-- start of PROVIDED RECORDS --

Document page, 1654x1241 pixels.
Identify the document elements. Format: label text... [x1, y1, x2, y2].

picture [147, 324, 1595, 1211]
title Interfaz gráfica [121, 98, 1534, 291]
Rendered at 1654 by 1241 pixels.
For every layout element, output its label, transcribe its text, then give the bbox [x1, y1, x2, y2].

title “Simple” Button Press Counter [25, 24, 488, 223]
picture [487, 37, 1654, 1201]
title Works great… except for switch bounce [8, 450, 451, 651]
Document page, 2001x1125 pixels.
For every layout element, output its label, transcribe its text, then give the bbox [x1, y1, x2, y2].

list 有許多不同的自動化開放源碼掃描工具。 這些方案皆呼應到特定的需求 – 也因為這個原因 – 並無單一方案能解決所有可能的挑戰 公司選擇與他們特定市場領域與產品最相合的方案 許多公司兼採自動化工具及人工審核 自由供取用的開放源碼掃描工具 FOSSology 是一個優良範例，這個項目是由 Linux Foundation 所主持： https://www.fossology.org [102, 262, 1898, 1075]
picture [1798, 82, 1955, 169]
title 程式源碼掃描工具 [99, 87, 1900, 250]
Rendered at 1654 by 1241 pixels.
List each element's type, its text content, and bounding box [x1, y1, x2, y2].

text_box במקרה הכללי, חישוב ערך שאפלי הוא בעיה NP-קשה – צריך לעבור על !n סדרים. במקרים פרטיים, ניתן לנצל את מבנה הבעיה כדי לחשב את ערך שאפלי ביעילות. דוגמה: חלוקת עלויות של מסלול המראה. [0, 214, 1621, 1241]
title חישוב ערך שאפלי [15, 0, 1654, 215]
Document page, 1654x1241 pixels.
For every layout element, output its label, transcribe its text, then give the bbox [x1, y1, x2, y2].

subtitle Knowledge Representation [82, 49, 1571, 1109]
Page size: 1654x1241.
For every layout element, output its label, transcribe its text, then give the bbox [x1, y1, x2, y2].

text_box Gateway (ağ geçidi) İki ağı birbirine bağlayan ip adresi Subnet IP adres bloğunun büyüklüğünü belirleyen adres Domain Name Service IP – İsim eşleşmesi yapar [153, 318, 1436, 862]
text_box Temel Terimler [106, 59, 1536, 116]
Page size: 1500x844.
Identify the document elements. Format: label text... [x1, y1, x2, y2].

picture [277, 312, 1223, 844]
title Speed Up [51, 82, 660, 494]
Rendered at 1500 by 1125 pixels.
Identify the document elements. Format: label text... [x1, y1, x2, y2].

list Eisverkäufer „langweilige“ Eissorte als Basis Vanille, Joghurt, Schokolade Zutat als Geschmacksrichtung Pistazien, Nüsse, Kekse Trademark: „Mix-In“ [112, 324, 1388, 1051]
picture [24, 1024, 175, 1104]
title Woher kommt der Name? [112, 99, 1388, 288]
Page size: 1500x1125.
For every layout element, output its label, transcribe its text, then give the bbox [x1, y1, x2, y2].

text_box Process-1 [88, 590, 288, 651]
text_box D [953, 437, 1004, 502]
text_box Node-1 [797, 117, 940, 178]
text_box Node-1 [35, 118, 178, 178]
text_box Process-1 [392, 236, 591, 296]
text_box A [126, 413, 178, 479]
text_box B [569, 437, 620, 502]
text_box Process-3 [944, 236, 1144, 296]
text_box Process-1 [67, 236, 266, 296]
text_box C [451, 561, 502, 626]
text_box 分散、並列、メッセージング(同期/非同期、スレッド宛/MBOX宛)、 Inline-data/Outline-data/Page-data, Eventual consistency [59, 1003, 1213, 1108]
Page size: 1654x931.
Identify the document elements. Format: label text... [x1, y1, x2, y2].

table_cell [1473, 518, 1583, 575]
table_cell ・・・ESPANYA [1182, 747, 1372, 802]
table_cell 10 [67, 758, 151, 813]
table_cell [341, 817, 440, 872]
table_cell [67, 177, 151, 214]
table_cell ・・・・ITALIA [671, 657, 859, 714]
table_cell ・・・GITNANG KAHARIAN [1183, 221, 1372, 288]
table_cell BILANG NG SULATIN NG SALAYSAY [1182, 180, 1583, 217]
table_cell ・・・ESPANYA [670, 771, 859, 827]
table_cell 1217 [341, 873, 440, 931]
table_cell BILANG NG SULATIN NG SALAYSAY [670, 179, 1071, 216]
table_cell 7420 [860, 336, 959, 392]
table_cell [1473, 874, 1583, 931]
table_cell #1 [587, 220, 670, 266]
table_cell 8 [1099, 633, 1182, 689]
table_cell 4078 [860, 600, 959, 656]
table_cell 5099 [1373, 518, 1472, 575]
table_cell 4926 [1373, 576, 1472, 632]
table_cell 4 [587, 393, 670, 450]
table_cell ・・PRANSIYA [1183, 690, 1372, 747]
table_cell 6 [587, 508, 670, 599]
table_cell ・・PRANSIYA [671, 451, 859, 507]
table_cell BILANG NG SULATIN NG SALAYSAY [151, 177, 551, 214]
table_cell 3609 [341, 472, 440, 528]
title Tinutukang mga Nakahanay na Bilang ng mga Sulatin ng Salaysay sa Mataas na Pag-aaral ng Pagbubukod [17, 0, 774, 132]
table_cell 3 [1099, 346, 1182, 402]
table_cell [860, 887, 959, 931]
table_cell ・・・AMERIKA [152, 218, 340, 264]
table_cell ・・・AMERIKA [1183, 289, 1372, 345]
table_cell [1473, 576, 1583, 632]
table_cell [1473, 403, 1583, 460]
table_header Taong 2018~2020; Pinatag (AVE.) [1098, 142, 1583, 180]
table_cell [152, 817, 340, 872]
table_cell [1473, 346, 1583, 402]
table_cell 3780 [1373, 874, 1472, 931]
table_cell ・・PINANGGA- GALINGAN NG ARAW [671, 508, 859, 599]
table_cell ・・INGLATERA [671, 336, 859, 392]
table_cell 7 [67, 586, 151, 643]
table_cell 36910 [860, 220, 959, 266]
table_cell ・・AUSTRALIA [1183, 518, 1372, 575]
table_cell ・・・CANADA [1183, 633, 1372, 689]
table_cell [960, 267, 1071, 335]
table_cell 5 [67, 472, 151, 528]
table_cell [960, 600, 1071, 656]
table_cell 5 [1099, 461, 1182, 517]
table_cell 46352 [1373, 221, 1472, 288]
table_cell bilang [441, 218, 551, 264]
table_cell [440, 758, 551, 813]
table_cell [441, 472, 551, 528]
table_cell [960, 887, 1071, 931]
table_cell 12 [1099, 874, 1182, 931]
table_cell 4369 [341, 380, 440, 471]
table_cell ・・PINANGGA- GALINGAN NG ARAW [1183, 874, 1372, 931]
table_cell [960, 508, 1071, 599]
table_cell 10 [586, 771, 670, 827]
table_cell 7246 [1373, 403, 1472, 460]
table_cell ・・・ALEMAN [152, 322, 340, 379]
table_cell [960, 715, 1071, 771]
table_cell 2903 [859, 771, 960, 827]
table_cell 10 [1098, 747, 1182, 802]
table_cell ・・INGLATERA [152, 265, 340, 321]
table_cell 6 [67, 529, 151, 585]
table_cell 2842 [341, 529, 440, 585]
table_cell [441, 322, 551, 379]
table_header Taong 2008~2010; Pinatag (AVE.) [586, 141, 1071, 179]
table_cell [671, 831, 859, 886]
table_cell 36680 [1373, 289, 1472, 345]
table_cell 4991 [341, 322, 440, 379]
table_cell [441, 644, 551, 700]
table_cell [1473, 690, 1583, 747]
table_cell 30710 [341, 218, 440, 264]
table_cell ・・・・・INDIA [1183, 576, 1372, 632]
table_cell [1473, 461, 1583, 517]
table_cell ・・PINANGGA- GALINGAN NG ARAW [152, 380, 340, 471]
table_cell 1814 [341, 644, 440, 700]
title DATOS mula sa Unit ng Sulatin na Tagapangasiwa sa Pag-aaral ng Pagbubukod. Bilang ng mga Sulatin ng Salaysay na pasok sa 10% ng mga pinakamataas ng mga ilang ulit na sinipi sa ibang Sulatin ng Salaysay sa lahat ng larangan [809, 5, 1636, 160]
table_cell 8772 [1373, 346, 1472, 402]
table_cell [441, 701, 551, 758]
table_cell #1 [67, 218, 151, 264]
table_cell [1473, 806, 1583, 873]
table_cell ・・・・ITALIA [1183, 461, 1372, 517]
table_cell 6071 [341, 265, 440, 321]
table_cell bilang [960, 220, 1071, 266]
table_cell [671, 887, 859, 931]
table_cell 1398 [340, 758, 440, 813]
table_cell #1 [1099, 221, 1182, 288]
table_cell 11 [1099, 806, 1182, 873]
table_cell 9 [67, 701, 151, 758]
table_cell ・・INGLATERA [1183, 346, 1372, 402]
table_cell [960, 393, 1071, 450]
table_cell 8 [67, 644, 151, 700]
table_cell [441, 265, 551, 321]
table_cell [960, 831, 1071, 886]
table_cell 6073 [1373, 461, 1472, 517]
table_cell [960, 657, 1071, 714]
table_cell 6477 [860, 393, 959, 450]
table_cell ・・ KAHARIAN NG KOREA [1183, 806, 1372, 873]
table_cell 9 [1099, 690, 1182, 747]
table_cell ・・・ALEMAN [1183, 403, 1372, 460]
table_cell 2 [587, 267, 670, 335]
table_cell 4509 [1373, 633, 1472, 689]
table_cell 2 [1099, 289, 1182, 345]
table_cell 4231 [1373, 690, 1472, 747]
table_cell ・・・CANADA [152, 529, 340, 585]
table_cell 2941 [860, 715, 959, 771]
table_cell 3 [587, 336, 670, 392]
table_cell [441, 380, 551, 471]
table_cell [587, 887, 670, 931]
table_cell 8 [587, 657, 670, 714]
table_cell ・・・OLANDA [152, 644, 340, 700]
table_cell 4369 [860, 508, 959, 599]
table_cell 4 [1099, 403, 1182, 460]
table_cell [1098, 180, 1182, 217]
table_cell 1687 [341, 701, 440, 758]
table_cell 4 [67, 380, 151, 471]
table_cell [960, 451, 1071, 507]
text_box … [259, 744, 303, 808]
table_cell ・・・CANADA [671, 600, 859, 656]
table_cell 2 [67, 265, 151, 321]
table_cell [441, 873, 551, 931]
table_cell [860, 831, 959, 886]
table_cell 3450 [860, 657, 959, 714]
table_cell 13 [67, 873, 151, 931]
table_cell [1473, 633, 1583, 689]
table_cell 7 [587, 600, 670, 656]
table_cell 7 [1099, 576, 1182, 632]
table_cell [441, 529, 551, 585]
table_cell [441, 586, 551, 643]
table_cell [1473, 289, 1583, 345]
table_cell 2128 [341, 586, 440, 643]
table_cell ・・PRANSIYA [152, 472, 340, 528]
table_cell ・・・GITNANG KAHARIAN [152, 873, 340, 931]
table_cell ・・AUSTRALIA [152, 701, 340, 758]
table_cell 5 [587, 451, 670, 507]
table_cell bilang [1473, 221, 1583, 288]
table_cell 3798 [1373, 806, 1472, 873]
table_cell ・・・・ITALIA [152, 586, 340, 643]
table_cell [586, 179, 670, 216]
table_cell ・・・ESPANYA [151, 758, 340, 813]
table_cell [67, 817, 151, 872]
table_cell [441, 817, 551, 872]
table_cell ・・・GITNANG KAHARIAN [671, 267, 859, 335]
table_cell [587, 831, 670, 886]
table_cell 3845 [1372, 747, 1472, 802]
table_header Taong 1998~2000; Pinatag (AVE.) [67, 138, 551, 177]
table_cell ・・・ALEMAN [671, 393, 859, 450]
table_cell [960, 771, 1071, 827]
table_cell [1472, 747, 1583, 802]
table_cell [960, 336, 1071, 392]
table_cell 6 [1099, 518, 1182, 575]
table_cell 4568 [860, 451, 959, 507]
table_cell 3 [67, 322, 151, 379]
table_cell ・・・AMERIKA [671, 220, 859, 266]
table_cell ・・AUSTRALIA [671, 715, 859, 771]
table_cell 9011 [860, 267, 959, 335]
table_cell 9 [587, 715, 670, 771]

-- end of PROVIDED RECORDS --

### STATED GOAL
In the part of the listing that opens with the line containing "table_cell [1473, 518, 1583, 575]" and closes with the line containing "table_cell [1473, 346, 1583, 402]", swap "PRANSIYA" for "FRANCE" and reproduce only those lines with no other change.

### EXERCISE RESPONSE
table_cell [1473, 518, 1583, 575]
table_cell ・・・ESPANYA [1182, 747, 1372, 802]
table_cell 10 [67, 758, 151, 813]
table_cell [341, 817, 440, 872]
table_cell [67, 177, 151, 214]
table_cell ・・・・ITALIA [671, 657, 859, 714]
table_cell ・・・GITNANG KAHARIAN [1183, 221, 1372, 288]
table_cell BILANG NG SULATIN NG SALAYSAY [1182, 180, 1583, 217]
table_cell ・・・ESPANYA [670, 771, 859, 827]
table_cell 1217 [341, 873, 440, 931]
table_cell BILANG NG SULATIN NG SALAYSAY [670, 179, 1071, 216]
table_cell 7420 [860, 336, 959, 392]
table_cell [1473, 874, 1583, 931]
table_cell #1 [587, 220, 670, 266]
table_cell 8 [1099, 633, 1182, 689]
table_cell 4078 [860, 600, 959, 656]
table_cell 5099 [1373, 518, 1472, 575]
table_cell 4926 [1373, 576, 1472, 632]
table_cell 4 [587, 393, 670, 450]
table_cell ・・FRANCE [1183, 690, 1372, 747]
table_cell 6 [587, 508, 670, 599]
table_cell ・・FRANCE [671, 451, 859, 507]
table_cell BILANG NG SULATIN NG SALAYSAY [151, 177, 551, 214]
table_cell 3609 [341, 472, 440, 528]
title Tinutukang mga Nakahanay na Bilang ng mga Sulatin ng Salaysay sa Mataas na Pag-aaral ng Pagbubukod [17, 0, 774, 132]
table_cell 3 [1099, 346, 1182, 402]
table_cell [860, 887, 959, 931]
table_cell ・・・AMERIKA [152, 218, 340, 264]
table_cell ・・・AMERIKA [1183, 289, 1372, 345]
table_cell [1473, 576, 1583, 632]
table_cell [1473, 403, 1583, 460]
table_header Taong 2018~2020; Pinatag (AVE.) [1098, 142, 1583, 180]
table_cell [152, 817, 340, 872]
table_cell [1473, 346, 1583, 402]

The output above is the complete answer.